More than 56,000 patients with chest pain were given basic exercise tests last year instead of recommended CT scans to detect or rule out heart disease, according to new data released by the Royal College of Radiologists (RCR) and the British Society of Cardiovascular Imaging (BSCI).
Provision of coronary CT angiography (CCTA) varies across the U.K., with Scotland and Wales performing fewer than 30% of the minimum number of CCTA scans that experts say are needed. Scan waiting lists vary widely, with some patients waiting more than six months due to a lack of capacity.
“It is beyond frustrating that we do not have the capacity to provide what should be a routine front-line test for everyone presenting with chest pain,” said Dr. Giles Roditi, president of the BSCI. “Instead, in many hospitals it is easier for a runner with a dodgy knee to get an MRI scan than it is for a patient on the verge of a heart attack to get a CCTA. Deadly cases of heart disease are being missed because we can’t deliver these scans properly across the U.K.”
Figures distributed by the RCR and BSCI on 8 November to coincide with the 2018 International Day of Radiology, which is focusing on cardiac imaging, reveal that only 75,791 CCTA scans were performed in total across the U.K. last year. This amounts to a shortfall of 43%, or at least 56,289 patients with angina missing out on scans.
Because the total number of CCTA scans will have covered a range of different investigations, not just recent onset of chest pain, the true numbers of these patients missing out will have been much higher, according to a statement from the RCR and BSCI.
Wales and Scotland have biggest shortfall
Provision for CCTA was best in England, with 69,865 scans performed in 2017, but if all the relevant angina referrals in England were scanned early, the number would have been at least 111,239, meaning a 37% shortfall, according to the organizations.

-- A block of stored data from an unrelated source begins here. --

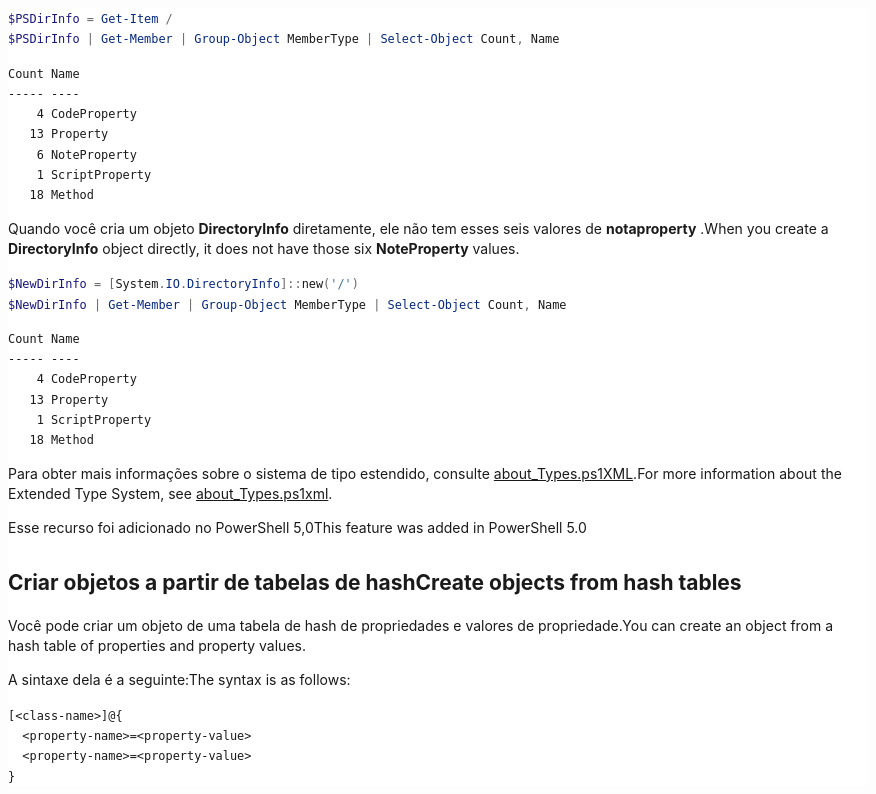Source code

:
 ```powershell
$PSDirInfo = Get-Item /
$PSDirInfo | Get-Member | Group-Object MemberType | Select-Object Count, Name
```

```Output
Count Name
----- ----
    4 CodeProperty
   13 Property
    6 NoteProperty
    1 ScriptProperty
   18 Method
```

<span data-ttu-id="7d34a-131">Quando você cria um objeto **DirectoryInfo** diretamente, ele não tem esses seis valores de **notaproperty** .</span><span class="sxs-lookup"><span data-stu-id="7d34a-131">When you create a **DirectoryInfo** object directly, it does not have those six **NoteProperty** values.</span></span>

```powershell
$NewDirInfo = [System.IO.DirectoryInfo]::new('/')
$NewDirInfo | Get-Member | Group-Object MemberType | Select-Object Count, Name
```

```Output
Count Name
----- ----
    4 CodeProperty
   13 Property
    1 ScriptProperty
   18 Method
```

<span data-ttu-id="7d34a-132">Para obter mais informações sobre o sistema de tipo estendido, consulte [about_Types.ps1XML](about_Types.ps1xml.md).</span><span class="sxs-lookup"><span data-stu-id="7d34a-132">For more information about the Extended Type System, see [about_Types.ps1xml](about_Types.ps1xml.md).</span></span>

<span data-ttu-id="7d34a-133">Esse recurso foi adicionado no PowerShell 5,0</span><span class="sxs-lookup"><span data-stu-id="7d34a-133">This feature was added in PowerShell 5.0</span></span>

## <a name="create-objects-from-hash-tables"></a><span data-ttu-id="7d34a-134">Criar objetos a partir de tabelas de hash</span><span class="sxs-lookup"><span data-stu-id="7d34a-134">Create objects from hash tables</span></span>

<span data-ttu-id="7d34a-135">Você pode criar um objeto de uma tabela de hash de propriedades e valores de propriedade.</span><span class="sxs-lookup"><span data-stu-id="7d34a-135">You can create an object from a hash table of properties and property values.</span></span>

<span data-ttu-id="7d34a-136">A sintaxe dela é a seguinte:</span><span class="sxs-lookup"><span data-stu-id="7d34a-136">The syntax is as follows:</span></span>

```
[<class-name>]@{
  <property-name>=<property-value>
  <property-name>=<property-value>
}
```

By proportion of population, Wales has the biggest gap in CCTA provision, with an estimated 4,854 patients missing out on scans last year (a 78% shortfall in the minimum number of scans needed). This compares with 7,900 missed scans in Scotland (73% shortfall) and 2,162 in Northern Ireland (58% shortfall).
The lack of capacity was also highlighted in an anonymous poll of BSCI consultants, which revealed waiting times for CCTA exams are as long as 26 weeks at some hospitals. Radiologists want to see more investment in cardiac imaging expertise and state-of-the-art CT scanners to ensure all patients with chest pain get a CCTA scan.
“It is remarkably sad that the CCTA technology exists to diagnose life-threatening heart disease before it kills people, but patients are being denied access because the U.K. government and devolved administrations are failing to invest in training the radiologist doctors needed to report these scans, as well as the state-of-the-art CT scanners needed to perform them,” noted Dr. Nicola Strickland, president of the RCR.
The U.K. fares badly in terms of CT scanner provision across European member states of the Organization for Economic Co-operation and Development (OECD). Tied with Hungary, the U.K. only has nine CT scanners per 1,000,000 people, while France has 17 per 1,000,000 and Germany has 35, the OECD states. In addition, many of the U.K.’s CT scanners are not modern enough to perform CCTAs.
While many “generalist” radiologists do become accredited experts in CCTA scanning via the BSCI, fewer than 150 of the U.K.’s 5,303 radiologists consider themselves to be cardiac specialists, the authors of the RCR 2017 Clinical Radiology UK Workforce Census Report concluded.